Abstract:This paper introduces HapticVLM, a novel multimodal system that integrates vision-language reasoning with deep convolutional networks to enable real-time haptic feedback. HapticVLM leverages a ConvNeXt-based material recognition module to generate robust visual embeddings for accurate identification of object materials, while a state-of-the-art Vision-Language Model (Qwen2-VL-2B-Instruct) infers ambient temperature from environmental cues. The system synthesizes tactile sensations by delivering vibrotactile feedback through speakers and thermal cues via a Peltier module, thereby bridging the gap between visual perception and tactile experience.
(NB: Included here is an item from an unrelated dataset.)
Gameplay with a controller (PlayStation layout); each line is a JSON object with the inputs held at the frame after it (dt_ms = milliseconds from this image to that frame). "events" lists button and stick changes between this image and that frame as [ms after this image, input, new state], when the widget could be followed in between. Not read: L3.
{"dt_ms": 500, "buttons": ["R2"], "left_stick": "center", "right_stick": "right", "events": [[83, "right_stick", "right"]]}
Experimental evaluations demonstrate an average recognition accuracy of 84.67% across five distinct auditory-tactile patterns and a temperature estimation accuracy of 86.7% based on a tolerance-based evaluation method with an 8{\deg}C margin of error across 15 scenarios. Although promising, the current study is limited by the use of a small set of prominent patterns and a modest participant pool. Future work will focus on expanding the range of tactile patterns and increasing user studies to further refine and validate the system's performance. Overall, HapticVLM presents a significant step toward context-aware, multimodal haptic interaction with potential applications in virtual reality, and assistive technologies.